== Supplied text

I think we won't have much choice, but it may be reasonable for a 
image to specify that only one thread may be active at any time, all 
others must wait to get in (subject to rule changes to prevent deadlock).

>=>>>    This is certainly one way of doing it, but it adds a lot of
>=>>> state and complexity to the kernel, which is exactly where not
>=>>> to put complexity in a microkernel-based system.
>=>
>=>Protection is REQUIRED in an operating system.  If we don't have it, 
>=>we get a system known as DOS.  Protection includes a necessity for the 
>=>OS to protect objects from unauthorized processes.  Any other 
>=>suggestions on this that are proof against forgery?  
>=>
>   Very sparse address spaces and encryption can be used, as in the
>Amoeba system. Sparse addressing (i.e. say, a 128-bit number with
>object numbers scattered around in it) may be sufficient for a local
>system.

Even if you do pick them at random in a sparse address, you are only 
getting good chances of preventing forgery, not proof.  Remember, if 
the OS is not protected (i.e. PROOF) against the applications, any 
application can trash the OS.  We call this an unprotected operating 
system.  DOS is unprotected.  

>=>If IPC is not in the kernel, how do you communicate with the IPC?
>=>
>   Quite so. Unless the hardware has some IPC support, it has to
>be in the kernel. The 386 seems to be one of the exceptions in that
>the gates (if I remember correctly) can be used here. Other machines
>aren't so fortunate. Regardless, it needs to be in the kernel API
>whether it actually goes to the kernel or not.

All CPUs with multiple protection levels will have a method for a user 
level program to invoke something at a higher protection level, and 
pass some sort of parameter.  The unusual part of the 386 is that the 
parameter is that any of several calls can be used.  Most hardwares 
just let you pass an n-bit constant.

====

Task item
Reproduce word for word the stretch of the forum excerpt on kernel protection from "I think we won't" through "a microkernel-based system.". Draw only on the forum excerpt on kernel protection.

== Data extracts

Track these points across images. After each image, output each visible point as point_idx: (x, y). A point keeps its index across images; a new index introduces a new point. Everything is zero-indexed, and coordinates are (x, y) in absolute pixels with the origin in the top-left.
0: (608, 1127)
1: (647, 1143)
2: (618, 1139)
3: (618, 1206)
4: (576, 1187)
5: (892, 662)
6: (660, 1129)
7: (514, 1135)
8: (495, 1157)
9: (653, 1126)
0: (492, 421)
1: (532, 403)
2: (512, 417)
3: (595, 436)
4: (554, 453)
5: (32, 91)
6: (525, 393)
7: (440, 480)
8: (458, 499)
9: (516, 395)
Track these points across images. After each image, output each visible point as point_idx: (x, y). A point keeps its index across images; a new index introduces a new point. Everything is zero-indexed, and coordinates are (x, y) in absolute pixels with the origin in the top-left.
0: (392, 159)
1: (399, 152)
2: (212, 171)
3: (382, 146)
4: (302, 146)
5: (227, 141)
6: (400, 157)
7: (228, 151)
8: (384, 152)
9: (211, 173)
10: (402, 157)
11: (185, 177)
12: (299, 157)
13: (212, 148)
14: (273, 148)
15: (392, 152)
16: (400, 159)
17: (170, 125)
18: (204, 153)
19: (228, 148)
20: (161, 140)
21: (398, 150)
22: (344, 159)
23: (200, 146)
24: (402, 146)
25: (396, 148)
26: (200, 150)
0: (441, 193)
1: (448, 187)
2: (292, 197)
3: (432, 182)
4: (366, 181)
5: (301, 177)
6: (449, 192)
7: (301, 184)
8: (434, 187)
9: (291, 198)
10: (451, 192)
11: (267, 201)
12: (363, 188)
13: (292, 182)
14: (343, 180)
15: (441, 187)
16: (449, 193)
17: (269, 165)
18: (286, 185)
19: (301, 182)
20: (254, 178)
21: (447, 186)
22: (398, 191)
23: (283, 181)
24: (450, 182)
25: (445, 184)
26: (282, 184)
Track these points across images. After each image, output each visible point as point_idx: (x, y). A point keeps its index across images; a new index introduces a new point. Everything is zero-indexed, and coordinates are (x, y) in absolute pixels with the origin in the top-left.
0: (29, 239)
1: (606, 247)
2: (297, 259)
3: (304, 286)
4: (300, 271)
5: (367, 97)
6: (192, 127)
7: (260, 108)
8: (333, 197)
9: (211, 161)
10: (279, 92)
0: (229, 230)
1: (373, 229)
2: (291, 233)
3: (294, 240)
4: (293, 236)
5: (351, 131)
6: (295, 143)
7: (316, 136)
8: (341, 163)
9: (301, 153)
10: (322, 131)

====

Exercise solution
I think we won't have much choice, but it may be reasonable for a 
image to specify that only one thread may be active at any time, all 
others must wait to get in (subject to rule changes to prevent deadlock).

>=>>>    This is certainly one way of doing it, but it adds a lot of
>=>>> state and complexity to the kernel, which is exactly where not
>=>>> to put complexity in a microkernel-based system.